Alloyed with GaN, the ternary system InGaN has a direct bandgap span from the infrared (0.69 eV) to the ultraviolet (3.4 eV).
Properties
- Chemical formula: InN
- Molar mass: 128.83 g/mol
- Appearance: black powder
- Density: 6.81 g/cm3
- Melting point: 1,100 °C (2,010 °F; 1,370 K)
- Solubility in water: hydrolysis
- Band gap: 0.65 eV (300 K)
- Electron mobility: 3200 cm2/(V.s) (300 K)

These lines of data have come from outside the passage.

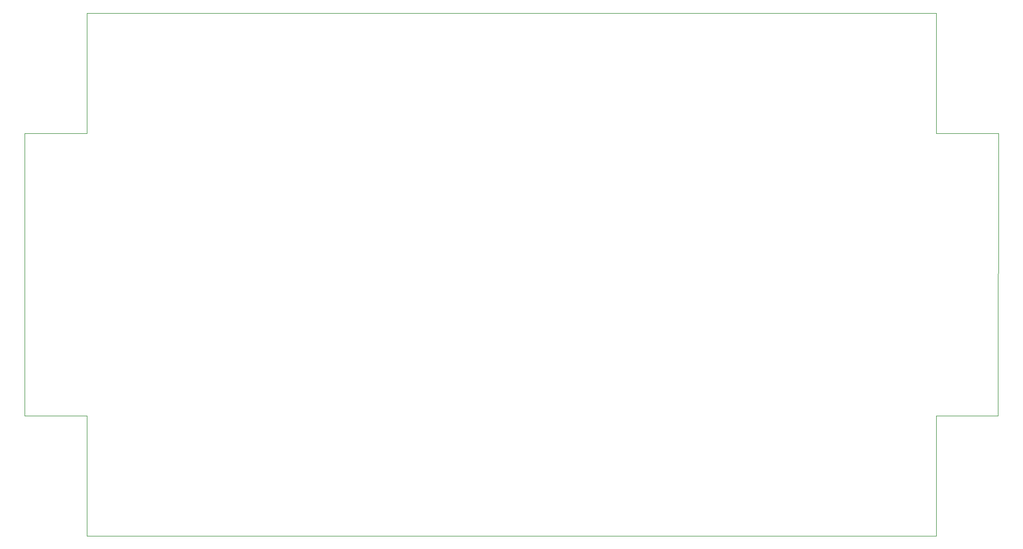
<source format=gbr>
%TF.GenerationSoftware,KiCad,Pcbnew,6.0.2+dfsg-1*%
%TF.CreationDate,2023-05-08T14:40:52+02:00*%
%TF.ProjectId,sensor,73656e73-6f72-42e6-9b69-6361645f7063,rev?*%
%TF.SameCoordinates,Original*%
%TF.FileFunction,Profile,NP*%
%FSLAX46Y46*%
G04 Gerber Fmt 4.6, Leading zero omitted, Abs format (unit mm)*
G04 Created by KiCad (PCBNEW 6.0.2+dfsg-1) date 2023-05-08 14:40:52*
%MOMM*%
%LPD*%
G01*
G04 APERTURE LIST*
%TA.AperFunction,Profile*%
%ADD10C,0.038100*%
%TD*%
G04 APERTURE END LIST*
D10*
X60300000Y-51300000D02*
X50600000Y-51300000D01*
X50600000Y-51300000D02*
X50600000Y-95100000D01*
X50600000Y-95100000D02*
X60300000Y-95100000D01*
X60300000Y-95100000D02*
X60300000Y-113700000D01*
X60300000Y-113700000D02*
X191900000Y-113700000D01*
X191900000Y-113700000D02*
X191900000Y-95100000D01*
X191900000Y-95100000D02*
X201500000Y-95100000D01*
X201500000Y-95100000D02*
X201600000Y-51300000D01*
X201600000Y-51300000D02*
X191900000Y-51300000D01*
X191900000Y-51300000D02*
X191900000Y-32700000D01*
X191900000Y-32700000D02*
X126100000Y-32700000D01*
X126100000Y-32700000D02*
X60300000Y-32700000D01*
X60300000Y-32700000D02*
X60300000Y-51300000D01*
M02*

</source>
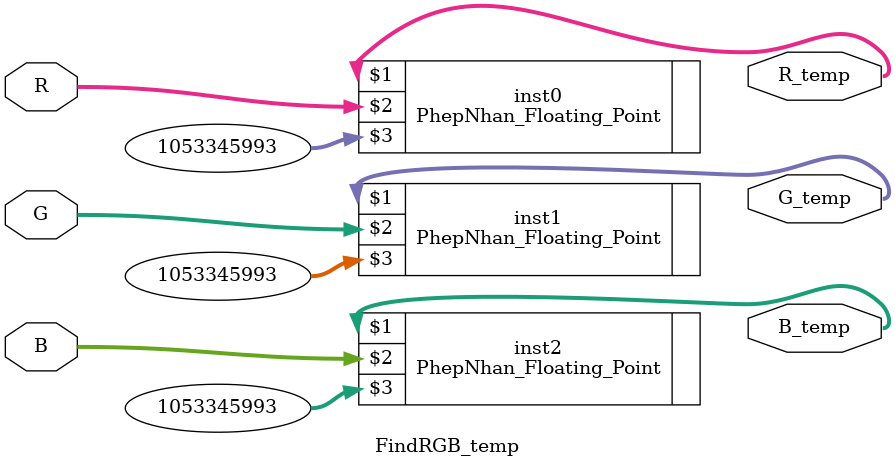
<source format=v>
module FindRGB_temp(R_temp, G_temp, B_temp, R, G, B);
output [31:0] R_temp, G_temp, B_temp;
input	[31:0] R, G, B;

PhepNhan_Floating_Point inst0(R_temp, R, 32'h3ec8c8c9);
PhepNhan_Floating_Point inst1(G_temp, G, 32'h3ec8c8c9);
PhepNhan_Floating_Point inst2(B_temp, B, 32'h3ec8c8c9);

endmodule
</source>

- Thermal conductivity: 45 W/(m.K) (300 K)
Bandgap
Indium Nitride is known for its narrow bandgap. Its direct bandgap is typically reported to be around 0.7 eV at room temperature, though there are ongoing debates, and some studies suggest that it may be even smaller. This makes InN potentially useful for optoelectronics, especially in the infrared range.
Electrical Properties
InN is a good semiconductor with high electron mobility (often greater than 1000 cm²/V·s at room temperature), which makes it an attractive material for high-speed electronic applications. It has the potential to be used in high-electron-mobility transistors (HEMTs), which can be employed in high-frequency and high-power applications like communication devices, radar, and satellite systems.
Optical Properties
Due to its narrow bandgap, InN can be used in infrared emitters and detectors. It can also be paired with other III-V semiconductors like Gallium Nitride (GaN) and Aluminum Nitride (AlN) to form heterostructures for optoelectronic devices. The material is also considered for solar cell technology, as it could potentially be incorporated into tandem solar cells for more efficient light absorption across different wavelengths.
Applications
- High-Speed Electronics: Due to its high electron mobility, InN can be used in the fabrication of transistors and other high-speed electronic components.
- Optoelectronics: InN-based devices can be used in light-emitting diodes (LEDs), lasers, and photodetectors, particularly for applications in the infrared range.
- Energy Harvesting: InN is being explored in the context of solar cells, as it may allow for more efficient conversion of sunlight, especially in combination with other III-V semiconductors.